12. Ceza Dairesi Esas No: 2015/11707 Karar No: 2016/8835 Karar Tarihi: 25.05.2016
Yargıtay 12. Ceza Dairesi 2015/11707 Esas 2016/8835 Karar Sayılı İlamı
12. Ceza Dairesi 2015/11707 E. , 2016/8835 K. "İçtihat Metni"

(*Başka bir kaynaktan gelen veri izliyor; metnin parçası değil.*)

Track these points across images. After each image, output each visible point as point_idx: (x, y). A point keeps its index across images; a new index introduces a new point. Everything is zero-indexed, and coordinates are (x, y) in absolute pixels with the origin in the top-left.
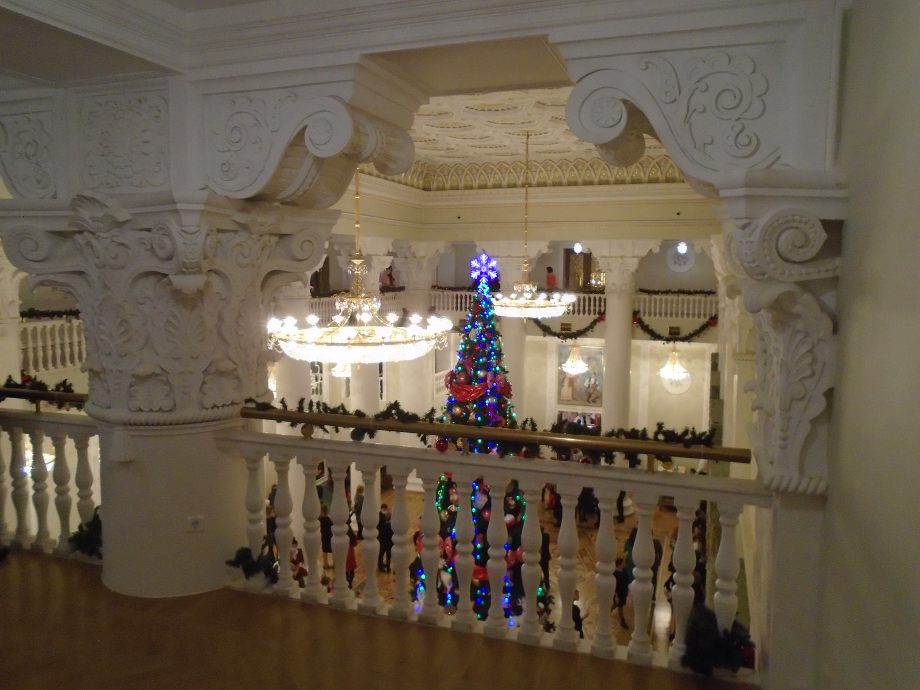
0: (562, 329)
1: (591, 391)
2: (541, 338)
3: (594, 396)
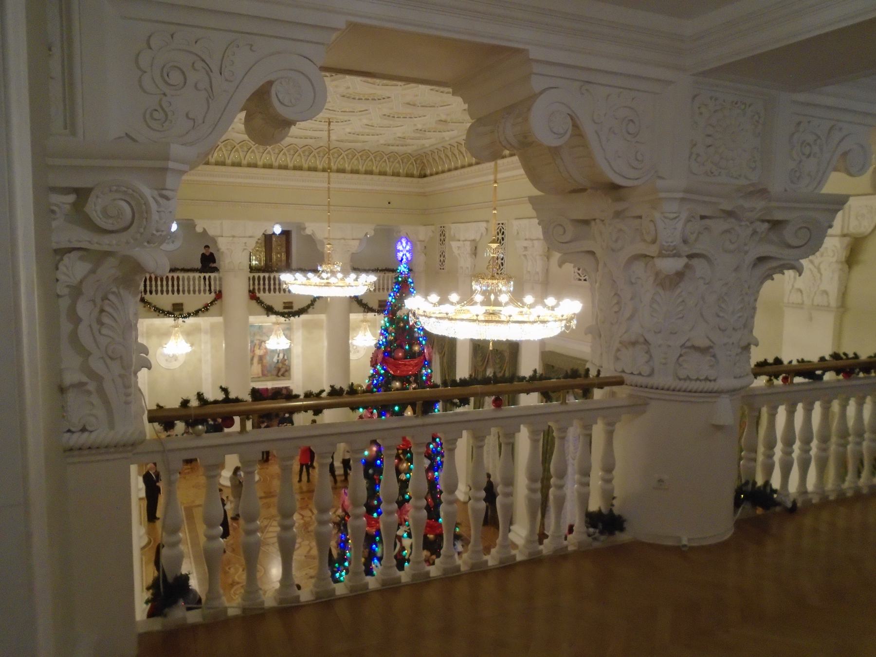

Mahkemesi :Ağır Ceza Mahkemesi Dava : Koruma tedbirleri nedeniyle tazminat Hüküm : Davanın reddi
Davacının tazminat talebinin reddine ilişkin hüküm, davacı vekili tarafından temyiz edilmekle, dosya incelenerek gereği düşünüldü; Tazminat davasının dayanağı olan İstanbul 11. Ağır Ceza Mahkemesinin 25.10.2013 tarihli ve 2009/282 esas, 2013/189 karar sayılı dava dosyasının incelenmesinde; sanık (davacı) hakkında mala zarar verme, kamu malına zarar verme, terör örgütü üyesi olma ve 2911 sayılı Kanuna muhalefet suçlarından dava açıldığı, yapılan yargılama sonunda “...bir kısım suçlardan beraatine, bir kısım suçları yönünde ise, 05.07.2012 tarihinde yürürlüğe giren 6352 sayılı kanunun geçici 1. maddesi kapsamında kaldığı kabul edilerek kovuşturmanın ertelenmesine karar verildiği...” gerekçesiyle davanın reddine hükmedildiği, tazminat davasının hükmün kesinleşmesinden önce 03.02.2014 tarihinde açıldığı anlaşılmakta ise de, hükmün yargılama sırasında 13.05.2014 tarihinde kesinleşmesi karşısında, usul ekonomisi de gözetilerek davanın CMK’nın 142/1. maddesinde öngörülen süre içinde yetkili ve görevli mahkemede açıldığı kabul edilmekle; Yapılan incelemeye, toplanıp karar yerinde gösterilen delillere, incelenen dosya kapsamına göre, davacı vekilinin sair temyiz itirazlarının reddine, ancak; Dosyada gözaltına alma ve serbest bırakma tutanaklarının ve ilgili evrakın bulunmaması nedeniyle davacının hangi suçlardan gözaltına alındığı ve gözaltında tutulduğu anlaşılamadığından, gözaltına alma ve serbest bırakma tutanaklarının getirtilerek incelenmesi ve davacının hangi suçlardan gözaltında tutulduğu araştırılıp, yalnızca beraatine hükmedilen suçlardan gözaltında tutulduğunun anlaşılması halinde, makul bir tazminata, 2911 sayılı Kanuna muhalefet suçundan da gözaltına alındığının saptanması halinde bu suçtan 6352 sayılı Kanun hükümlerinin uygulandığı dikkate alınarak 6352 sayılı Kanunun Geçici 1. maddesinin 2. fıkrası kapsamında hukuki durumunun değerlendirilmesi gerektiği gözetilmeden eksik inceleme ile yazılı şekilde hüküm kurulması, Kanuna aykırı olup, davacı vekilinin temyiz itirazları bu itibarla yerinde görüldüğünden hükmün 5320 sayılı Kanunun 8. maddesi uyarınca halen uygulanmakta olan 1412 sayılı CMUK’un 321. maddesi gereğince, isteme aykırı olarak BOZULMASINA, 25.05.2016 tarihinde oybirliğiyle karar verildi.